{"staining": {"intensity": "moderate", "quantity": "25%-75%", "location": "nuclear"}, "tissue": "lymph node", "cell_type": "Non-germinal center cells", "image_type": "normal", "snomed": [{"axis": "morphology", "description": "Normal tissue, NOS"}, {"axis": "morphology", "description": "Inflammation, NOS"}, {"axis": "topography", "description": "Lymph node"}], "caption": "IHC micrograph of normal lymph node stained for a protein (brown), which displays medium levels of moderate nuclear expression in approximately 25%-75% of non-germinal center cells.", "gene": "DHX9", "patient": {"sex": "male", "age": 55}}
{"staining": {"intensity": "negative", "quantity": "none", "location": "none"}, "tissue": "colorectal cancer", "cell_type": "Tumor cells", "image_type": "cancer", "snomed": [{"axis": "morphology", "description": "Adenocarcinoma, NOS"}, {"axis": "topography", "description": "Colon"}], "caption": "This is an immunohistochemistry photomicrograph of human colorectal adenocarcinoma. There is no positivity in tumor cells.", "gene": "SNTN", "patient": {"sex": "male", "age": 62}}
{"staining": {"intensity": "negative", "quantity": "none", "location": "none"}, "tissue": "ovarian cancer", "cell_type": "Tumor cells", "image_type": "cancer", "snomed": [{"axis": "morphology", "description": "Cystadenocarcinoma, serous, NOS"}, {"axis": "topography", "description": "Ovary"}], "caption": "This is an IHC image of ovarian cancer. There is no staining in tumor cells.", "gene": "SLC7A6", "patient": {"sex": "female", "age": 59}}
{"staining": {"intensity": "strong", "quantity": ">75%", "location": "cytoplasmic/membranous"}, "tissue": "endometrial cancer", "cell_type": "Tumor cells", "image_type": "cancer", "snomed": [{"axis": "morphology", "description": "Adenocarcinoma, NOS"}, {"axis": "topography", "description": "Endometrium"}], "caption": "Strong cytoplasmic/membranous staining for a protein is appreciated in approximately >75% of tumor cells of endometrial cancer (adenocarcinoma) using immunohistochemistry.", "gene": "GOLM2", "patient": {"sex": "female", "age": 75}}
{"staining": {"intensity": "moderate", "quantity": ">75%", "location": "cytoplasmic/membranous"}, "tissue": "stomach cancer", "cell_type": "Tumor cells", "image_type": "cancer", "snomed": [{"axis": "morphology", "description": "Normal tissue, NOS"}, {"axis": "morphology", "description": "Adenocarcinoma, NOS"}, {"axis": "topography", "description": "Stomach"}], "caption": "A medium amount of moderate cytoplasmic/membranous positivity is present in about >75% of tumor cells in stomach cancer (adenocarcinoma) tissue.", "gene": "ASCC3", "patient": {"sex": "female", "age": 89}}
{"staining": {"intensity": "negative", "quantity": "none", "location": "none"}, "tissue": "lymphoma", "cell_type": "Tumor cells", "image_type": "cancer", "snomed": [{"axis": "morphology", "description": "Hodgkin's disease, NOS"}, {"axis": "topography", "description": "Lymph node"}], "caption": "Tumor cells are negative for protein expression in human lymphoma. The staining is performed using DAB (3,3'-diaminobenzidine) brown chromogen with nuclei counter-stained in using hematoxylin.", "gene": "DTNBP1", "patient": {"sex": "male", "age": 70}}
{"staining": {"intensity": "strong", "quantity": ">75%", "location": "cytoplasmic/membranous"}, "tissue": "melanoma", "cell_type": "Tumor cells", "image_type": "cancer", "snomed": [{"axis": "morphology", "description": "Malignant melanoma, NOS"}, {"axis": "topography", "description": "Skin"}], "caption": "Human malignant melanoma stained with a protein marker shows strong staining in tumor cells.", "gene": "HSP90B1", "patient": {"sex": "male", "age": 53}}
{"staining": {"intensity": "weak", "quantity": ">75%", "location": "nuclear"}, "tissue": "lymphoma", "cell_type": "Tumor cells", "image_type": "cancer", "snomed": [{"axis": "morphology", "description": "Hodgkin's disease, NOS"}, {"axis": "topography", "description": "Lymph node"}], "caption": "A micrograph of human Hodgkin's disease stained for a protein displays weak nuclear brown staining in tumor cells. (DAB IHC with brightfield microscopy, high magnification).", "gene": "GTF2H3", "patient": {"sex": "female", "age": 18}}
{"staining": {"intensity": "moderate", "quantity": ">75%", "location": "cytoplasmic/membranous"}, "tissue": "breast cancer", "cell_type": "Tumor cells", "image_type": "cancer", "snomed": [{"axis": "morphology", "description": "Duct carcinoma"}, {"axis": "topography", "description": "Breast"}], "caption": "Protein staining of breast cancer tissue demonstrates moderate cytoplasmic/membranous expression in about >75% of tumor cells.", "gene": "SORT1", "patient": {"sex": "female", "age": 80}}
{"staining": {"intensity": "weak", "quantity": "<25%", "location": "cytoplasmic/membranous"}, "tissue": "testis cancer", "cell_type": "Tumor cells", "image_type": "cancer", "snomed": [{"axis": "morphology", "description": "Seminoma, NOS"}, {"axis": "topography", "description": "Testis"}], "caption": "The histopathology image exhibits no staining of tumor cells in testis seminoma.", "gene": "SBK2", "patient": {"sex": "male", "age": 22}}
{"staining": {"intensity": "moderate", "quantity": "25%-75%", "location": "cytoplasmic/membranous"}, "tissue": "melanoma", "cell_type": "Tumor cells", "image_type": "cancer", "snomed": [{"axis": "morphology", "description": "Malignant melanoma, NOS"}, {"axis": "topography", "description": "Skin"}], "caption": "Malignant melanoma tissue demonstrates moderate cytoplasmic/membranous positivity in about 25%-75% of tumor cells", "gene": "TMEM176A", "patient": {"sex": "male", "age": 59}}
****************************************
_Instructions for the task_:
Each line of the material above must be retyped exactly as written.

_Task solution_:
{"staining": {"intensity": "moderate", "quantity": "25%-75%", "location": "nuclear"}, "tissue": "lymph node", "cell_type": "Non-germinal center cells", "image_type": "normal", "snomed": [{"axis": "morphology", "description": "Normal tissue, NOS"}, {"axis": "morphology", "description": "Inflammation, NOS"}, {"axis": "topography", "description": "Lymph node"}], "caption": "IHC micrograph of normal lymph node stained for a protein (brown), which displays medium levels of moderate nuclear expression in approximately 25%-75% of non-germinal center cells.", "gene": "DHX9", "patient": {"sex": "male", "age": 55}}
{"staining": {"intensity": "negative", "quantity": "none", "location": "none"}, "tissue": "colorectal cancer", "cell_type": "Tumor cells", "image_type": "cancer", "snomed": [{"axis": "morphology", "description": "Adenocarcinoma, NOS"}, {"axis": "topography", "description": "Colon"}], "caption": "This is an immunohistochemistry photomicrograph of human colorectal adenocarcinoma. There is no positivity in tumor cells.", "gene": "SNTN", "patient": {"sex": "male", "age": 62}}
{"staining": {"intensity": "negative", "quantity": "none", "location": "none"}, "tissue": "ovarian cancer", "cell_type": "Tumor cells", "image_type": "cancer", "snomed": [{"axis": "morphology", "description": "Cystadenocarcinoma, serous, NOS"}, {"axis": "topography", "description": "Ovary"}], "caption": "This is an IHC image of ovarian cancer. There is no staining in tumor cells.", "gene": "SLC7A6", "patient": {"sex": "female", "age": 59}}
{"staining": {"intensity": "strong", "quantity": ">75%", "location": "cytoplasmic/membranous"}, "tissue": "endometrial cancer", "cell_type": "Tumor cells", "image_type": "cancer", "snomed": [{"axis": "morphology", "description": "Adenocarcinoma, NOS"}, {"axis": "topography", "description": "Endometrium"}], "caption": "Strong cytoplasmic/membranous staining for a protein is appreciated in approximately >75% of tumor cells of endometrial cancer (adenocarcinoma) using immunohistochemistry.", "gene": "GOLM2", "patient": {"sex": "female", "age": 75}}
{"staining": {"intensity": "moderate", "quantity": ">75%", "location": "cytoplasmic/membranous"}, "tissue": "stomach cancer", "cell_type": "Tumor cells", "image_type": "cancer", "snomed": [{"axis": "morphology", "description": "Normal tissue, NOS"}, {"axis": "morphology", "description": "Adenocarcinoma, NOS"}, {"axis": "topography", "description": "Stomach"}], "caption": "A medium amount of moderate cytoplasmic/membranous positivity is present in about >75% of tumor cells in stomach cancer (adenocarcinoma) tissue.", "gene": "ASCC3", "patient": {"sex": "female", "age": 89}}
{"staining": {"intensity": "negative", "quantity": "none", "location": "none"}, "tissue": "lymphoma", "cell_type": "Tumor cells", "image_type": "cancer", "snomed": [{"axis": "morphology", "description": "Hodgkin's disease, NOS"}, {"axis": "topography", "description": "Lymph node"}], "caption": "Tumor cells are negative for protein expression in human lymphoma. The staining is performed using DAB (3,3'-diaminobenzidine) brown chromogen with nuclei counter-stained in using hematoxylin.", "gene": "DTNBP1", "patient": {"sex": "male", "age": 70}}
{"staining": {"intensity": "strong", "quantity": ">75%", "location": "cytoplasmic/membranous"}, "tissue": "melanoma", "cell_type": "Tumor cells", "image_type": "cancer", "snomed": [{"axis": "morphology", "description": "Malignant melanoma, NOS"}, {"axis": "topography", "description": "Skin"}], "caption": "Human malignant melanoma stained with a protein marker shows strong staining in tumor cells.", "gene": "HSP90B1", "patient": {"sex": "male", "age": 53}}
{"staining": {"intensity": "weak", "quantity": ">75%", "location": "nuclear"}, "tissue": "lymphoma", "cell_type": "Tumor cells", "image_type": "cancer", "snomed": [{"axis": "morphology", "description": "Hodgkin's disease, NOS"}, {"axis": "topography", "description": "Lymph node"}], "caption": "A micrograph of human Hodgkin's disease stained for a protein displays weak nuclear brown staining in tumor cells. (DAB IHC with brightfield microscopy, high magnification).", "gene": "GTF2H3", "patient": {"sex": "female", "age": 18}}
{"staining": {"intensity": "moderate", "quantity": ">75%", "location": "cytoplasmic/membranous"}, "tissue": "breast cancer", "cell_type": "Tumor cells", "image_type": "cancer", "snomed": [{"axis": "morphology", "description": "Duct carcinoma"}, {"axis": "topography", "description": "Breast"}], "caption": "Protein staining of breast cancer tissue demonstrates moderate cytoplasmic/membranous expression in about >75% of tumor cells.", "gene": "SORT1", "patient": {"sex": "female", "age": 80}}
{"staining": {"intensity": "weak", "quantity": "<25%", "location": "cytoplasmic/membranous"}, "tissue": "testis cancer", "cell_type": "Tumor cells", "image_type": "cancer", "snomed": [{"axis": "morphology", "description": "Seminoma, NOS"}, {"axis": "topography", "description": "Testis"}], "caption": "The histopathology image exhibits no staining of tumor cells in testis seminoma.", "gene": "SBK2", "patient": {"sex": "male", "age": 22}}
{"staining": {"intensity": "moderate", "quantity": "25%-75%", "location": "cytoplasmic/membranous"}, "tissue": "melanoma", "cell_type": "Tumor cells", "image_type": "cancer", "snomed": [{"axis": "morphology", "description": "Malignant melanoma, NOS"}, {"axis": "topography", "description": "Skin"}], "caption": "Malignant melanoma tissue demonstrates moderate cytoplasmic/membranous positivity in about 25%-75% of tumor cells", "gene": "TMEM176A", "patient": {"sex": "male", "age": 59}}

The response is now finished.